TEXTO DE LECTURA:

#####

La justicia cerró una etapa clave en el caso de la matrona ariqueña Fabiola Vargas, luego de que el máximo tribunal del país rechazara el recurso de nulidad presentado por la defensa del psiquiatra Ricardo Yévenes Ramírez. Con esta decisión, queda firme la condena de 20 años de presidio efectivo dictada en su contra por el femicidio cometido en el valle de Azapa, confirmando la calificación jurídica y la pena impuesta por el Tribunal Oral en lo Penal de Arica.
El fallo recurrido fue dictado tras el juicio oral realizado por el TOP de Arica, que condenó a Yévenes como autor del delito consumado de femicidio en perjuicio de su conviviente, la matrona Fabiola Vargas Pallauta. El tribunal estableció que la víctima fue agredida en forma reiterada, presentando múltiples contusiones en cabeza, tórax y extremidades en distintos estados de evolución, lo que daba cuenta de un historial de violencia previa.
De acuerdo con los antecedentes acreditados en el juicio, durante la madrugada, al interior de una vivienda en San Miguel de Azapa, Yévenes golpeó a la víctima en la región ocular izquierda con un objeto contundente, provocándole un traumatismo encéfalo craneano de alta intensidad. Pese a su condición de médico y al evidente riesgo vital de la mujer, retardó por varias horas su traslado a un centro asistencial. Recién horas después Fabiola fue ingresada al Hospital Regional de Arica, donde falleció a consecuencia del grave traumatismo y la posterior falla multiorgánica.
La defensa del condenado acudió a la Corte Suprema buscando anular la sentencia, invocando supuestos errores en la valoración de la prueba y en la aplicación del derecho. Sin embargo, el máximo tribunal descartó estos argumentos y resolvió mantener íntegramente el fallo del TOP de Arica, ratificando tanto la responsabilidad penal de Yévenes como la pena de 20 años de presidio mayor, además de las inhabilitaciones absolutas para cargos y oficios públicos y el ejercicio de profesiones titulares mientras dure la condena.

#####

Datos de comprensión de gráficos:
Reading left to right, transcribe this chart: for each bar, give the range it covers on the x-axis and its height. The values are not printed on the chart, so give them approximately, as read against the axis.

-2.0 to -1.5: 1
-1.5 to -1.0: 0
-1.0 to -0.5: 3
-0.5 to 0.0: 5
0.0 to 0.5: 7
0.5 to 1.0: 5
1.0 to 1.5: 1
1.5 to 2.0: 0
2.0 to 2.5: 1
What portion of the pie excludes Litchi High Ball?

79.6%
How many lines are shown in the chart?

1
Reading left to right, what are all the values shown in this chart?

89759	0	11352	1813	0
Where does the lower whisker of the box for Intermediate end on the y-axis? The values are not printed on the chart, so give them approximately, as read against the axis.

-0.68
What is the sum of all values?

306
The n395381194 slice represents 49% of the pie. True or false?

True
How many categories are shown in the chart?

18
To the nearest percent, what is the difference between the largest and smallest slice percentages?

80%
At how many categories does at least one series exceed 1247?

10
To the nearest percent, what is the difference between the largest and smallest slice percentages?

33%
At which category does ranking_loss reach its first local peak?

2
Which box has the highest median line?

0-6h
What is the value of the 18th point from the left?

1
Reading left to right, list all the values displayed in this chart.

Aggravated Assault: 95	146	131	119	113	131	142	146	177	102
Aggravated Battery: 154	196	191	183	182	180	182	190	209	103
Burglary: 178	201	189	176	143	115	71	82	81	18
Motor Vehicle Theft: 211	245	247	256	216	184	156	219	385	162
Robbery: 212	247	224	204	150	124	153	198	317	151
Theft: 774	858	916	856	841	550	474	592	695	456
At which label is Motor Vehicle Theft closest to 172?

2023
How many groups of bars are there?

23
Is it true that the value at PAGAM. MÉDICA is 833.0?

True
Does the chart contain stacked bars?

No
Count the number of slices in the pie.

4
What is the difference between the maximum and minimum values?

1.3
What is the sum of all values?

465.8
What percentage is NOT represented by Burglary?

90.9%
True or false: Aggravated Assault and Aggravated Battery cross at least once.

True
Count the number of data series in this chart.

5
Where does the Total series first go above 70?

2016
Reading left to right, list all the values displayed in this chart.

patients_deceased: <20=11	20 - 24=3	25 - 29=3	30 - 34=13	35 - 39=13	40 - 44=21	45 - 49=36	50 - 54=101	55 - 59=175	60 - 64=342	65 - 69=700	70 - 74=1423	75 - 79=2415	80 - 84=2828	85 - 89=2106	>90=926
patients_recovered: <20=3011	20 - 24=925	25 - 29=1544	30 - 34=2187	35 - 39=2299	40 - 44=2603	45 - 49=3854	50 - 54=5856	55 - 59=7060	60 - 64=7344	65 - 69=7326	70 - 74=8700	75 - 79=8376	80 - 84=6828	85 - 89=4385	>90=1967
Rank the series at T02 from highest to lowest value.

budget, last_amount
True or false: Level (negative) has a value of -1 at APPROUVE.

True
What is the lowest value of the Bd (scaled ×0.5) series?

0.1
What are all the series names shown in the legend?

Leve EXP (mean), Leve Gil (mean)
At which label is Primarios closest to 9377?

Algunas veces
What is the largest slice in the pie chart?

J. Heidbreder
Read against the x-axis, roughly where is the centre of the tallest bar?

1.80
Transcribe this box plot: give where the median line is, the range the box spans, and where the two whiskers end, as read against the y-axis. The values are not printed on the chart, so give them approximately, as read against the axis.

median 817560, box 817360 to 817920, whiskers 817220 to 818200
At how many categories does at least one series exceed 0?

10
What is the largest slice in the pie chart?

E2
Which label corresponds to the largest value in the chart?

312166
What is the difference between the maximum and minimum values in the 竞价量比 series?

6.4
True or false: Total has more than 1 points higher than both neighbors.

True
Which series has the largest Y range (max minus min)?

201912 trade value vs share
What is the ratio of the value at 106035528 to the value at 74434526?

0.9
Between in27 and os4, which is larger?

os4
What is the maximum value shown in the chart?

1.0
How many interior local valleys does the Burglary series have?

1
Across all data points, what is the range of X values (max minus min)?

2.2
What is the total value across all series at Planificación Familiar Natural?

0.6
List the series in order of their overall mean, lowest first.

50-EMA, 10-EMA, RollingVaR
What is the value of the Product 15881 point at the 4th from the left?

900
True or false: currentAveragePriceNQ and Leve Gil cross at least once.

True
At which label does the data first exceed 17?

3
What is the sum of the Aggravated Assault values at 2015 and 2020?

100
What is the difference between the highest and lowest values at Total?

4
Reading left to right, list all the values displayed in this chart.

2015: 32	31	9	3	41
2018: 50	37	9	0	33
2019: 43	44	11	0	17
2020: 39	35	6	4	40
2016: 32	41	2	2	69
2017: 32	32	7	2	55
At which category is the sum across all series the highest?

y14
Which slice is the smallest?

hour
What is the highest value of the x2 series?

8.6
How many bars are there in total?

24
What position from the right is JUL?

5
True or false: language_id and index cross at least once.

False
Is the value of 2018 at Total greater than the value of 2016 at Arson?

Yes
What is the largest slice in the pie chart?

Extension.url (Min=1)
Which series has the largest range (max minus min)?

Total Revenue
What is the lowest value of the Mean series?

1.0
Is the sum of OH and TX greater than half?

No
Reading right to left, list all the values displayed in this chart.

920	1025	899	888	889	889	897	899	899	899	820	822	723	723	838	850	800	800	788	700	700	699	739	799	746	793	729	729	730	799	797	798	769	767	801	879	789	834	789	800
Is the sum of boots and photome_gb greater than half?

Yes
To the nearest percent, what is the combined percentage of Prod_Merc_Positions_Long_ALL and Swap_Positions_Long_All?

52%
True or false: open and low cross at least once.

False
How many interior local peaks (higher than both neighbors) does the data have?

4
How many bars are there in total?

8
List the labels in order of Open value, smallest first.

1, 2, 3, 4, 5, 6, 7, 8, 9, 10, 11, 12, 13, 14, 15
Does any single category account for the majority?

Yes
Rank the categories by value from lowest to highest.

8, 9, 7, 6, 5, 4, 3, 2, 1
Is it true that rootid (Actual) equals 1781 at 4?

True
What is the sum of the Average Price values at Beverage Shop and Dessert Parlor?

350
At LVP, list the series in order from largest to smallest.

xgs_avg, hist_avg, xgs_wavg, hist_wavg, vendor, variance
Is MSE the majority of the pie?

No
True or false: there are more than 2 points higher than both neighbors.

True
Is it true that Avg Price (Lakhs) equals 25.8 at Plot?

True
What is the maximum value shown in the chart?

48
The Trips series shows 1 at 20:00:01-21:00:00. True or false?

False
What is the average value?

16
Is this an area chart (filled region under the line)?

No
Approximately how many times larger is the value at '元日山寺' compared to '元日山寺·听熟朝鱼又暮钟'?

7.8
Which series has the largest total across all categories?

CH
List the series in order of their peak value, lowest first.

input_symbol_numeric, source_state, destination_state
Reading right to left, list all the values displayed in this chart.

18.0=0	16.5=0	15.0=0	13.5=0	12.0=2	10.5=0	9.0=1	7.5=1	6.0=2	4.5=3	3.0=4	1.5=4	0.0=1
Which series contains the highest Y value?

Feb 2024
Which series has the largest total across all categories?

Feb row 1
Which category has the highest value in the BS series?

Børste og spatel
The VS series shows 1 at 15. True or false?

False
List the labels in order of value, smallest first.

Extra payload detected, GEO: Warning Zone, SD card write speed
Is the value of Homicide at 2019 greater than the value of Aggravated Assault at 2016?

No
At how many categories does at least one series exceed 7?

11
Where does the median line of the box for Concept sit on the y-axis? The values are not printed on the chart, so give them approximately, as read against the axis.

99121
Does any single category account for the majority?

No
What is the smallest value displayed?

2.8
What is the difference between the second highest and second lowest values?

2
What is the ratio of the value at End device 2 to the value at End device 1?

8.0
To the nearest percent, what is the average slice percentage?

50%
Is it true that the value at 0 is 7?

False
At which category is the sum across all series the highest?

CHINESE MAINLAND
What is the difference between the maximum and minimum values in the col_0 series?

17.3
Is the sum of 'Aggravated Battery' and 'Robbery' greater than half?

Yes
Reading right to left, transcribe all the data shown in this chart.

#####

QUÉ HACER:
1. Reescribe la parte del texto sobre el caso de Fabiola Vargas que comienza en "La defensa del condenado" y termina después de "dure la condena.", poniendo "sentenciado" en lugar de "condenado".
2. Responde según el texto sobre el caso de Fabiola Vargas:
(a) ¿De cuántos años de presidio efectivo es la condena que quedó firme?
(b) ¿En qué localidad estaba la vivienda donde ocurrió la agresión?
(c) ¿A qué hospital fue ingresada la víctima?

RESULTADOS DEL EJERCICIO:
1.
La defensa del sentenciado acudió a la Corte Suprema buscando anular la sentencia, invocando supuestos errores en la valoración de la prueba y en la aplicación del derecho. Sin embargo, el máximo tribunal descartó estos argumentos y resolvió mantener íntegramente el fallo del TOP de Arica, ratificando tanto la responsabilidad penal de Yévenes como la pena de 20 años de presidio mayor, además de las inhabilitaciones absolutas para cargos y oficios públicos y el ejercicio de profesiones titulares mientras dure la condena.

2.
(a) De 20 años.
(b) En San Miguel de Azapa.
(c) Al Hospital Regional de Arica.